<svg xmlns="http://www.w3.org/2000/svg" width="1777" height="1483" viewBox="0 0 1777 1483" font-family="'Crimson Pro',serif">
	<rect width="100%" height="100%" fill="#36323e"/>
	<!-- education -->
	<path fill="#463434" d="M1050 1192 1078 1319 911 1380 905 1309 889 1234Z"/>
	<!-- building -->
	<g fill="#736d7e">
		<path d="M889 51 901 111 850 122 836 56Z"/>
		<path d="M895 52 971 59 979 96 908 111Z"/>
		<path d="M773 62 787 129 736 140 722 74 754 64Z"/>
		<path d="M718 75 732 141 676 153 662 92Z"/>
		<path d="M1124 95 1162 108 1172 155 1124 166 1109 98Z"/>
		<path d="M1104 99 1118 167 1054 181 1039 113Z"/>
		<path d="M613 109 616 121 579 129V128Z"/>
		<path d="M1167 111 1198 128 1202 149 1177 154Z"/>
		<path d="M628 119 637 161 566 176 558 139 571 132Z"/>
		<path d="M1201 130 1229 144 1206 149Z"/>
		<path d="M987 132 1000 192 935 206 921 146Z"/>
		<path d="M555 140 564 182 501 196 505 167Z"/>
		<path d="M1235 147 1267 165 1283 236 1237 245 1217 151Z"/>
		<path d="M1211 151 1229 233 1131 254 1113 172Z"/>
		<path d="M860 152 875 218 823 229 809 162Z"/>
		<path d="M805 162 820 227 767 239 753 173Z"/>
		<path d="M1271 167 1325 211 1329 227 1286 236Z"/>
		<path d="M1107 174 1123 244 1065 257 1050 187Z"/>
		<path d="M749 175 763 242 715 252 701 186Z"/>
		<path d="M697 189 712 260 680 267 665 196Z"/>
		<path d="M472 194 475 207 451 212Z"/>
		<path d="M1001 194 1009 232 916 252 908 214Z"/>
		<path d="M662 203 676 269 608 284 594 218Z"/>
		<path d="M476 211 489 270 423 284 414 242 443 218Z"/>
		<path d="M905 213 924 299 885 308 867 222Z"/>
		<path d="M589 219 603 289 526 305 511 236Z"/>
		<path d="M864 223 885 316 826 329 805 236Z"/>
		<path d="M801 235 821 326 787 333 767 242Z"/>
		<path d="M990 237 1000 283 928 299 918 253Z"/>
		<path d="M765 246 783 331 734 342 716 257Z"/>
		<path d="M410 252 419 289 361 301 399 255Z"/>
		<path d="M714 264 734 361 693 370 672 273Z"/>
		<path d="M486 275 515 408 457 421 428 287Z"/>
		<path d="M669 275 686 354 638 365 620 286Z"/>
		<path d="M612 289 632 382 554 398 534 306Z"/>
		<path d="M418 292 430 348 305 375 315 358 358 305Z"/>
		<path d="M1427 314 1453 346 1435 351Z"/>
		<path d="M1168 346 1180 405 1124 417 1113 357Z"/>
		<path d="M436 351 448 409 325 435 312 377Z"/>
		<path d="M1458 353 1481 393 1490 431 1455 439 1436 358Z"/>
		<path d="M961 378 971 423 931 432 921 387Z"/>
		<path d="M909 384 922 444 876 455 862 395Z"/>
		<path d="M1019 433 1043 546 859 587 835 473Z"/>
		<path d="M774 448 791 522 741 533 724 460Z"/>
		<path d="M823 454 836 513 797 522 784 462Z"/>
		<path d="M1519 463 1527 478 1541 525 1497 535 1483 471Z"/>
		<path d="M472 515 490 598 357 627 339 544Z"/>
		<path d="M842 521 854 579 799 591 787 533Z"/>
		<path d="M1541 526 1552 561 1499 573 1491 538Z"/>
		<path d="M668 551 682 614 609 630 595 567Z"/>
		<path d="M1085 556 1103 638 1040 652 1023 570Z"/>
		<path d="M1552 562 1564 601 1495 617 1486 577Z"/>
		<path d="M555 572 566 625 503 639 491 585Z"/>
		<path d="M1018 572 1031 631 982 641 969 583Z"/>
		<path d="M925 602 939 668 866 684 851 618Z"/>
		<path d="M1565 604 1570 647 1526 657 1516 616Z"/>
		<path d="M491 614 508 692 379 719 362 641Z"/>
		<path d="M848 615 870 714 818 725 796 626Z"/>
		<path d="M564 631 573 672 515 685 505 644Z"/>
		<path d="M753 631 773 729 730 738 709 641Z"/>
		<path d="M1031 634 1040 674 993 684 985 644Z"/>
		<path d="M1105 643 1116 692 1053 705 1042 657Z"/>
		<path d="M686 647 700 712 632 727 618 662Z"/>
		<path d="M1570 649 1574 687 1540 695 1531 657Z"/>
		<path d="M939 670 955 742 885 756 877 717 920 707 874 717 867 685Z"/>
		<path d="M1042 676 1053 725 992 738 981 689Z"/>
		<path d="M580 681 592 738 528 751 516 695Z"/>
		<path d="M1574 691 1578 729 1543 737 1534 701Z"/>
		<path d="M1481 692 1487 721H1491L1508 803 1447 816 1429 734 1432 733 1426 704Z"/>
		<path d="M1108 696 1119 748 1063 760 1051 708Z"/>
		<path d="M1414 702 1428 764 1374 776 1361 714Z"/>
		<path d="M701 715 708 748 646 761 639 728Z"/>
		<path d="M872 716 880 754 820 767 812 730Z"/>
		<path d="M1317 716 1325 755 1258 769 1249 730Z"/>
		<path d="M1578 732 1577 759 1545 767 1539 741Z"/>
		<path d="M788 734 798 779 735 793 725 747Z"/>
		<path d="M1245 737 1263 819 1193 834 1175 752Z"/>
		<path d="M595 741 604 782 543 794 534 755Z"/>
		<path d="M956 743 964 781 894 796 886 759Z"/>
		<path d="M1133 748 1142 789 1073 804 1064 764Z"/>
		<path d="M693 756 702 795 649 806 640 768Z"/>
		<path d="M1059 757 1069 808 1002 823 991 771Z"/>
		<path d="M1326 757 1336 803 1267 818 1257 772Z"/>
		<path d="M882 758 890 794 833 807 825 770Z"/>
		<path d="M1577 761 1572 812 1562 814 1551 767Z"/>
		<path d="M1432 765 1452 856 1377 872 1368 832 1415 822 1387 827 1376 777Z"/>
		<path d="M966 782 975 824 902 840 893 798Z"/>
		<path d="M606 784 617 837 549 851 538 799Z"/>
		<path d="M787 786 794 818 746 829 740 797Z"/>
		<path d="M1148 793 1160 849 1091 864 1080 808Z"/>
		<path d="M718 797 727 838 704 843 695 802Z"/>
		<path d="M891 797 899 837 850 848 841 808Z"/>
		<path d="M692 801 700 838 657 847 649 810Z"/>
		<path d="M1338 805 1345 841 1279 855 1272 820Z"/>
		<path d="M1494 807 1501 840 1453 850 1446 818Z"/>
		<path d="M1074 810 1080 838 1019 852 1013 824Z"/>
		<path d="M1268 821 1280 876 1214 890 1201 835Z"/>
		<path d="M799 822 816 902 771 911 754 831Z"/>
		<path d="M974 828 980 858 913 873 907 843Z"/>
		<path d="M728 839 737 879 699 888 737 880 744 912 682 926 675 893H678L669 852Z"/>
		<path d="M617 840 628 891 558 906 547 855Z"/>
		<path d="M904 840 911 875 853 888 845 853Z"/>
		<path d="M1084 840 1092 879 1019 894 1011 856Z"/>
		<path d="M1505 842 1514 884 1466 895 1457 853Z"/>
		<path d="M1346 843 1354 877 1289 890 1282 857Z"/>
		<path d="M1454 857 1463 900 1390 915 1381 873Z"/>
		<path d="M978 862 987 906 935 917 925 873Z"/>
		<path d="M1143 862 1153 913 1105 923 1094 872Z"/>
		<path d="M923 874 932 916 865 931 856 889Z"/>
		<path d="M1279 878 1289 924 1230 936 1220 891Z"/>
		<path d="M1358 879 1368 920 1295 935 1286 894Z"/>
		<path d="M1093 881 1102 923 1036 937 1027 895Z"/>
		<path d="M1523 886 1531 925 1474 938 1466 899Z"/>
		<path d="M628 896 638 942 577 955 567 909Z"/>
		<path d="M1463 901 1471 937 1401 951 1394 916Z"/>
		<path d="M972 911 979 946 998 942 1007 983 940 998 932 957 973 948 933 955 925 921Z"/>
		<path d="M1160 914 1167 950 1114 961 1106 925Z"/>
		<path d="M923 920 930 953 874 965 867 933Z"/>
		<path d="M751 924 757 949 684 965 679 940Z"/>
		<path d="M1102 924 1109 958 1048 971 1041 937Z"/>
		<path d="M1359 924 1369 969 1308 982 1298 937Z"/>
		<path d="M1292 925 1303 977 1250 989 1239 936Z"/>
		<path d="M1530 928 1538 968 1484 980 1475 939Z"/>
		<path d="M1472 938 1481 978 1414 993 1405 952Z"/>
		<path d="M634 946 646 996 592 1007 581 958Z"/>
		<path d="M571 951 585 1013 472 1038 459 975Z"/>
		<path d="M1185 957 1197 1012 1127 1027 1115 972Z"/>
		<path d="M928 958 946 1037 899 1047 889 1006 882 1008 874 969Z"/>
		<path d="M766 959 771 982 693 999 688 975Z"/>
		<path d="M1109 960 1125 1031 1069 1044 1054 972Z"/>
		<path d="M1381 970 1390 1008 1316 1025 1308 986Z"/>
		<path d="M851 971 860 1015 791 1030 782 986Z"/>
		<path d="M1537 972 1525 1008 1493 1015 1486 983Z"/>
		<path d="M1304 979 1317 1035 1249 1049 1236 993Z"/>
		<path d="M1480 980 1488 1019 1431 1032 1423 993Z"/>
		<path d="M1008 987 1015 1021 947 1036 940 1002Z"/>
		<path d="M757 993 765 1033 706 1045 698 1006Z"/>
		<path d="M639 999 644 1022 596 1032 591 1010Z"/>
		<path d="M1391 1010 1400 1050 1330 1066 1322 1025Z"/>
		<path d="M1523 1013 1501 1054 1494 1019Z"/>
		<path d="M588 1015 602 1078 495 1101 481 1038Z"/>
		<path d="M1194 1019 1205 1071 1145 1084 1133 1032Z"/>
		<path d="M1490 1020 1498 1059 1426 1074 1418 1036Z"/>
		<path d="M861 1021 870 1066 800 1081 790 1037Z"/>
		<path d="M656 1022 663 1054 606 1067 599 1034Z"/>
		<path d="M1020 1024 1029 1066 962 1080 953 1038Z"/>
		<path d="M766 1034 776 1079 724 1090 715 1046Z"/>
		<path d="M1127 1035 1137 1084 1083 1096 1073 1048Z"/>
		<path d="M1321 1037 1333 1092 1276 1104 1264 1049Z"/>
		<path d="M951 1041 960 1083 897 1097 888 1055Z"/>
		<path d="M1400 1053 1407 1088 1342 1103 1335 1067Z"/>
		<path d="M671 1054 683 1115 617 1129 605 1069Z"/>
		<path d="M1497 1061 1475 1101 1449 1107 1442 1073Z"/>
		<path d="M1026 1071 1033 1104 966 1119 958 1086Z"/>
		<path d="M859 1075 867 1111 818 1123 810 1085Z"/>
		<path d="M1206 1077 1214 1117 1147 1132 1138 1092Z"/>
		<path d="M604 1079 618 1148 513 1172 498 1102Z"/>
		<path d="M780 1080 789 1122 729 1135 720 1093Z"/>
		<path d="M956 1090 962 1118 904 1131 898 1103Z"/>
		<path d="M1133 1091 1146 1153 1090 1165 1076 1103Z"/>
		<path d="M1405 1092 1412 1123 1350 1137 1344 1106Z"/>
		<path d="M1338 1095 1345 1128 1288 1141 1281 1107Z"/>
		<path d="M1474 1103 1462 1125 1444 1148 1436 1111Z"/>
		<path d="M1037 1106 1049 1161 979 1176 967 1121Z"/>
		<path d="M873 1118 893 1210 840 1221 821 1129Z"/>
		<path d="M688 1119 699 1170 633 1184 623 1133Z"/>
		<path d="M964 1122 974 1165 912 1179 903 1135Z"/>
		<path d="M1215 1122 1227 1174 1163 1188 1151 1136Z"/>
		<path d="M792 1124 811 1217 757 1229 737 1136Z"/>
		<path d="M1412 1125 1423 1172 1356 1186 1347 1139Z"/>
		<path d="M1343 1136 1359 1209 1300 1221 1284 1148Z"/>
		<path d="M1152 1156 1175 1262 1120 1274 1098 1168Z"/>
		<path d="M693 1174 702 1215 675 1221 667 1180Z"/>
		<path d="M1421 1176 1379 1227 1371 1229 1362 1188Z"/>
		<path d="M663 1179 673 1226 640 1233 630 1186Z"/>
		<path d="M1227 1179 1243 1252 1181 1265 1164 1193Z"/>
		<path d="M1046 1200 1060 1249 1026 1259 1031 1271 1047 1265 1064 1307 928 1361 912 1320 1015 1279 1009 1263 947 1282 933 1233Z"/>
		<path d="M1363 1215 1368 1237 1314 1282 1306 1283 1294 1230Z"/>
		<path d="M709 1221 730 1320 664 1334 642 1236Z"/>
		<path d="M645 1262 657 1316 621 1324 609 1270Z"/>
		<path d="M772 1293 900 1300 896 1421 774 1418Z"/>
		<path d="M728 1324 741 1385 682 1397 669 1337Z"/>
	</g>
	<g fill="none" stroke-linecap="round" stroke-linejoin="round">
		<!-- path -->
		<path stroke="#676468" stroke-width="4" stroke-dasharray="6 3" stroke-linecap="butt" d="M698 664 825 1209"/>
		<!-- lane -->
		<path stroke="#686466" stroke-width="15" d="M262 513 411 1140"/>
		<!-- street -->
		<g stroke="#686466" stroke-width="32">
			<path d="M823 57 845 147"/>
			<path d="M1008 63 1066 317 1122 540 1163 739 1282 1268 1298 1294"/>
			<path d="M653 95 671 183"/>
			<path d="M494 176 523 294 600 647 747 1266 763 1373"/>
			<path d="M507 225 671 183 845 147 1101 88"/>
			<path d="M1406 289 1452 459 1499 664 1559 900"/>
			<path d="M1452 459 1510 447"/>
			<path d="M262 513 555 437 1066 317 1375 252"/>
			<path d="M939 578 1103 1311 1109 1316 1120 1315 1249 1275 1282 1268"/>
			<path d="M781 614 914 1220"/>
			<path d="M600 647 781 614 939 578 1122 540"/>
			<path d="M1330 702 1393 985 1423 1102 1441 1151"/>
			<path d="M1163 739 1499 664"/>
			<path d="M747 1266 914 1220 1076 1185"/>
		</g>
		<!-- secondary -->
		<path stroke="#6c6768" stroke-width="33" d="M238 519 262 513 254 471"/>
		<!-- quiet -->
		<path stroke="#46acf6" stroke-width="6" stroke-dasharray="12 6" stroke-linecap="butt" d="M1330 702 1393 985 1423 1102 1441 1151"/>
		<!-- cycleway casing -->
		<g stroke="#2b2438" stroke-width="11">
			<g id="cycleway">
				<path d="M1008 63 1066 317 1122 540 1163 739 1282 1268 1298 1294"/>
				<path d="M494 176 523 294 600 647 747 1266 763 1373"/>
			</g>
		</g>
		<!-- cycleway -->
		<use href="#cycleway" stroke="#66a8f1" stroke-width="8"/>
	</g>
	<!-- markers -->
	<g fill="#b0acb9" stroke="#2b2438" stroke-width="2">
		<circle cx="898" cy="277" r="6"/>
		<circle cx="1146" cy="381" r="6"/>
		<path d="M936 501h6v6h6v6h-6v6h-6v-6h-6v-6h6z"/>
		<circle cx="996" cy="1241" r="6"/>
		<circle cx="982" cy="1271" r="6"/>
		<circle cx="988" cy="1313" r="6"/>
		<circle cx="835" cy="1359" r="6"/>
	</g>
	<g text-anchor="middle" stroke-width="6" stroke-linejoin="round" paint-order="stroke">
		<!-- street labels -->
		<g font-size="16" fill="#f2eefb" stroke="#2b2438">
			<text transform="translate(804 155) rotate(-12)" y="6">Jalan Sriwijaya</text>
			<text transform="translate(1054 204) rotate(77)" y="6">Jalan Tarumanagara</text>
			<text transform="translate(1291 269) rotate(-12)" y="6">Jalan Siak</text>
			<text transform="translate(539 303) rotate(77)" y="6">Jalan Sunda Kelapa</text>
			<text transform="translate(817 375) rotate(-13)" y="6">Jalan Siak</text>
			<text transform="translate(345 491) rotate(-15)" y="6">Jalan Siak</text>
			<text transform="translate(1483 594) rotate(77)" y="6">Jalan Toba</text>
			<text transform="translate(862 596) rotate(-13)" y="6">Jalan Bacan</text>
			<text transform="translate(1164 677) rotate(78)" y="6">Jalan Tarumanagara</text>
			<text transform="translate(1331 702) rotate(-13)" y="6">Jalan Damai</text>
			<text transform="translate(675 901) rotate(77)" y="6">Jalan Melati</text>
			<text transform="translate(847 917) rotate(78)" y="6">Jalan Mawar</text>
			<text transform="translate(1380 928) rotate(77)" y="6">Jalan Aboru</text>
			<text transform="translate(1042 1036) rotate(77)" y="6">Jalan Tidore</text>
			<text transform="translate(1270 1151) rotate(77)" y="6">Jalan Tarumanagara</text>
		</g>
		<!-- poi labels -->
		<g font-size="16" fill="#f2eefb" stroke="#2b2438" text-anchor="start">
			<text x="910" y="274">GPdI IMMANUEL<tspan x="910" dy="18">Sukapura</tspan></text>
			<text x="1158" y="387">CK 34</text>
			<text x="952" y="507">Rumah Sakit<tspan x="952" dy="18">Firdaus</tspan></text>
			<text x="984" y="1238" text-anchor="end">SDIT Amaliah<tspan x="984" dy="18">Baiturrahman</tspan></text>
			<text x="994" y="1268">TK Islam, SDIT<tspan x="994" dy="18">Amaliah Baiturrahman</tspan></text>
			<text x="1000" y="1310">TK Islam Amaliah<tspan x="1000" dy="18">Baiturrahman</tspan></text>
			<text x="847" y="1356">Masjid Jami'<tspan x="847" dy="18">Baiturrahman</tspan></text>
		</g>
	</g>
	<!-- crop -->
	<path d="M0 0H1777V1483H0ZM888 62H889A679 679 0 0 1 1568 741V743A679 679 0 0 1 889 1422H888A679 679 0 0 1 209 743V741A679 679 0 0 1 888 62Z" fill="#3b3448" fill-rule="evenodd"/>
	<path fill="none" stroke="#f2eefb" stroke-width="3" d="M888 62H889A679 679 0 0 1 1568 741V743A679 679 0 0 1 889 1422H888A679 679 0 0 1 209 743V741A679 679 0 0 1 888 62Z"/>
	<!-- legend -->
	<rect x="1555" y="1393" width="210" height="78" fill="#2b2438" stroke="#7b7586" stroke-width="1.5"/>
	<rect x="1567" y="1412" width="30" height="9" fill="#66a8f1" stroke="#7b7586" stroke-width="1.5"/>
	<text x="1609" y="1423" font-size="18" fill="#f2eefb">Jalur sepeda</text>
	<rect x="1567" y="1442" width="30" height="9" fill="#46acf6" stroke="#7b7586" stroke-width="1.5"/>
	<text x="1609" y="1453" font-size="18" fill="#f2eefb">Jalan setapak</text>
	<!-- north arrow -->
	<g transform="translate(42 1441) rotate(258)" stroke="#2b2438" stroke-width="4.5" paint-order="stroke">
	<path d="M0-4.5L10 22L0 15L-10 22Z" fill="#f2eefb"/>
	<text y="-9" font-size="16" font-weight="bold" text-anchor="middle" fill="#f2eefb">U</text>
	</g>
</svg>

________________

Could you count how many lines of the listing above contain the word "linejoin" and give only that number?

2